みんなのシネマレビューという読者参加型の映画批評サイトがあるのですが、
そこのワーストランキングの上位に位置していたので、dvdを借りて見てみました。

以下、感想です。

結構、普通に楽しめました。
本格推理サスペンスを期待させる、序盤のワクワク感の演出は良くできているし、
途中大きく方向が変わり、結果的にその期待は裏切られるのですが、
不思議と後味の悪さはありません。

低予算であることを逆手に取った問題作と言うこともできます。

プラットフォームおよび電車内のセットだけでほぼすべてを撮影しきっていますが、
(回想場面として別のセットもいくつかありますが)
この思い切りの良さは評価に値します。
結果として無駄なシーンが無く、列車内の閉塞感を伝えるのに功を奏しています。
下手に予算があったらこうはいかなかったかも知れません。

セットは若干チープ臭のするハリボテ感を残しているので、
記号としての書き割り的背景と役者の演技とを分離して見ることができないと
若干つらいものがあるかも知れません。
最後まで見れば、監督が仕掛けたトリックと言えなくもないところ、
素直に感心しました。

#### 問題 1:
本文の「プラットフォームおよび電車内のセットだけで」で始まる段落を、主な内容を落とさずに箇条書きに書き直すこと。
#### 問題 2:
次の(a)〜(c)がそれぞれ本文と合っているかを「はい」か「いいえ」で答え、判断の決め手となる本文の語句をそのまま引用すること。(a) 筆者はDVDを借りてこの映画を見た。(b) 筆者は見終えたあと後味の悪さを感じた。(c) セットには高級感がある。

#### データ抜粋:
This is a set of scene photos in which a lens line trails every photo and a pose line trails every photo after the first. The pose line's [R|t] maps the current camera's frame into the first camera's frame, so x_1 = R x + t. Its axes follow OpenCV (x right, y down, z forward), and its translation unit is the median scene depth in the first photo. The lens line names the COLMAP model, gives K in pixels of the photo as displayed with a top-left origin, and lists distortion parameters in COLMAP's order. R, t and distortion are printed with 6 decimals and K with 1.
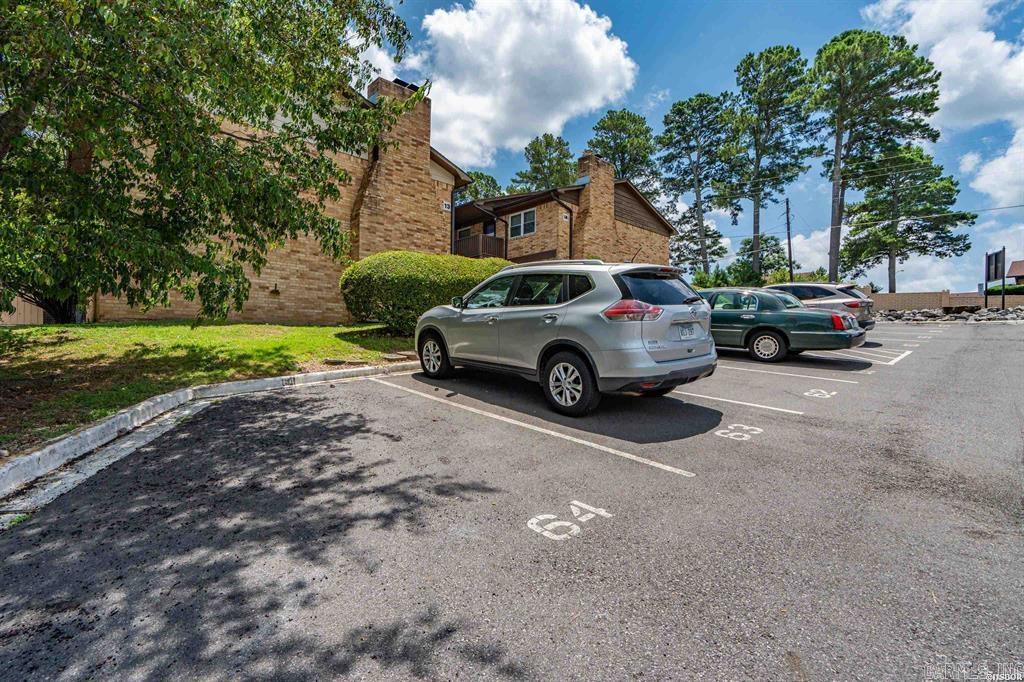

#### 解答 1:
- ほぼすべてをプラットフォームと電車内のセットだけで撮影している(回想場面には別のセットもいくつかある)。
- この思い切りの良さは評価に値する。
- 結果として無駄なシーンがなく、列車内の閉塞感を伝えるのに功を奏している。
- 下手に予算があったら、こうはいかなかったかもしれない。

#### 解答 2:
(a) はい。「dvdを借りて見てみました」
(b) いいえ。「不思議と後味の悪さはありません」
(c) いいえ。「セットは若干チープ臭のするハリボテ感を残している」